• WHAT THE TASK ASKS: Each line of the entries that mentions the string "TMDB" needs to be reported.

• EXTRACTED INFORMATION:
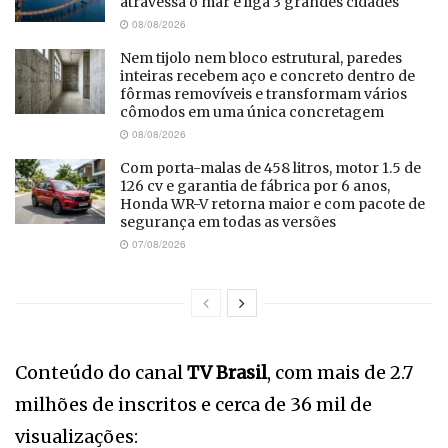
atravessa o mar e liga 3 grandes cidades
08/08/2026
Nem tijolo nem bloco estrutural, paredes
inteiras recebem aço e concreto dentro de
fôrmas removíveis e transformam vários
cômodos em uma única concretagem
08/08/2026
Com porta-malas de 458 litros, motor 1.5 de
126 cv e garantia de fábrica por 6 anos,
Honda WR-V retorna maior e com pacote de
segurança em todas as versões
07/08/2026
Conteúdo do canal
TV Brasil
, com mais de 2.7
milhões de inscritos e cerca de 36 mil de
visualizações:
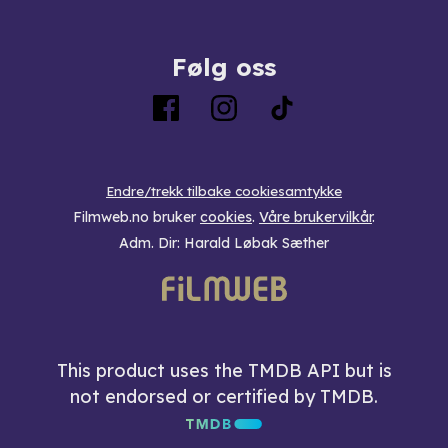
Følg oss
Endre/trekk tilbake cookiesamtykke
Filmweb.no bruker
cookies
.
Våre brukervilkår
.
Adm. Dir: Harald Løbak Sæther
This product uses the TMDB API but is
not endorsed or certified by TMDB.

• RESPONSE BELOW:
This product uses the TMDB API but is
not endorsed or certified by TMDB.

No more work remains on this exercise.